◆ Assigned task A
From the abstract below, list every named method of inquiry or methodology that the author uses or introduces.
◆ Assigned task B
Answer these questions from the abstract below:
(i) What name has the author given to the prism through which the dissertation centered Blackness?
(ii) How many elements of decolonizing higher education does the author lean upon?
(iii) What does the author call for a re-imagining of?

◆ Document segment
_ _ _ _ _ _ _
Abstract

In this paper, I focus on the process of building a dissertation that honored the Black souls of my undergraduate participants along with my own Black soul as a form of resistance to advance racial equity in higher education. Through endarkened narrative inquiry, this paper will address the internal tensions I navigated in building a dissertation that centered Blackness through the prism of what I have conceptualized as Black Finesse. I unveil components from my dissertation that manifested a shift in how knowledge generation can be developed and written. I conceptualized a methodology entitled race-grounded phenomenology (RGP) and call for a re-imagining of qualitative research around the ways Black students navigate higher education. I reflected upon the internal tensions and mental leaps of my dissertation process through theoretical decolonial inquiry. As decolonial praxis to unmake the canon of research and dissertation creation, I lean upon four elements of decolonizing higher education as a way to reimagine decolonial futures that were actualized via my dissertation process.
_ _ _ _ _ _ _
◆ Extracted data
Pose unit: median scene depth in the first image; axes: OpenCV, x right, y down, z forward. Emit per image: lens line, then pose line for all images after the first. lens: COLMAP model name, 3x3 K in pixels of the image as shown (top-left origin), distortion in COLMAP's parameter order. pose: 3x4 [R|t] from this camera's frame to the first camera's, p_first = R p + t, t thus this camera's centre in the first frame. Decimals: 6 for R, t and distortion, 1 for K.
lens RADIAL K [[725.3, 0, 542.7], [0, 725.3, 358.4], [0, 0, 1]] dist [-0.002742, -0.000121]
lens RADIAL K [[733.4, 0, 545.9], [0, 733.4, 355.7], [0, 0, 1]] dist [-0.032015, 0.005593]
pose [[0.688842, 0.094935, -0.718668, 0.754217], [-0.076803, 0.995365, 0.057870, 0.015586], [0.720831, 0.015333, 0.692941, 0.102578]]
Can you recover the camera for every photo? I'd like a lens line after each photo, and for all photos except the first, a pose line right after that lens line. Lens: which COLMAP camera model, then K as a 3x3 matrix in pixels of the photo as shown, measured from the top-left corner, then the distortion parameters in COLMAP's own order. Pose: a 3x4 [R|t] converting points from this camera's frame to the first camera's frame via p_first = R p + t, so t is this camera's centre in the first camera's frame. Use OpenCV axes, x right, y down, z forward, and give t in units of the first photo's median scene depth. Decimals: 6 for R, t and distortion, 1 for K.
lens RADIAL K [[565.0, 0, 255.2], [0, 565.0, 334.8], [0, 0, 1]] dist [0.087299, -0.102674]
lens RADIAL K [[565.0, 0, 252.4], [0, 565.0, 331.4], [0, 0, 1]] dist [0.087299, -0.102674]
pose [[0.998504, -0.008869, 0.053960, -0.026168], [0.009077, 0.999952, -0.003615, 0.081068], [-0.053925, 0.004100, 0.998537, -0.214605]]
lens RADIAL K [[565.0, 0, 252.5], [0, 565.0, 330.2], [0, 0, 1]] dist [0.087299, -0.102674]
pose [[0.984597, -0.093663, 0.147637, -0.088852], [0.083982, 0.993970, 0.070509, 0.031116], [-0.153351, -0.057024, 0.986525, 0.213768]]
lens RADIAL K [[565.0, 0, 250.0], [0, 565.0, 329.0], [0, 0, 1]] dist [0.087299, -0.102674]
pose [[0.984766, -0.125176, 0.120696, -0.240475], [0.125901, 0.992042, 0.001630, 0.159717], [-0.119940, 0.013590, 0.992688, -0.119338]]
_ _ _ _ _ _ _
◆ Task answer A
- Endarkened narrative inquiry
- Race-grounded phenomenology (RGP)
- Theoretical decolonial inquiry

◆ Task answer B
(i) Black Finesse
(ii) Four
(iii) Qualitative research around the ways Black students navigate higher education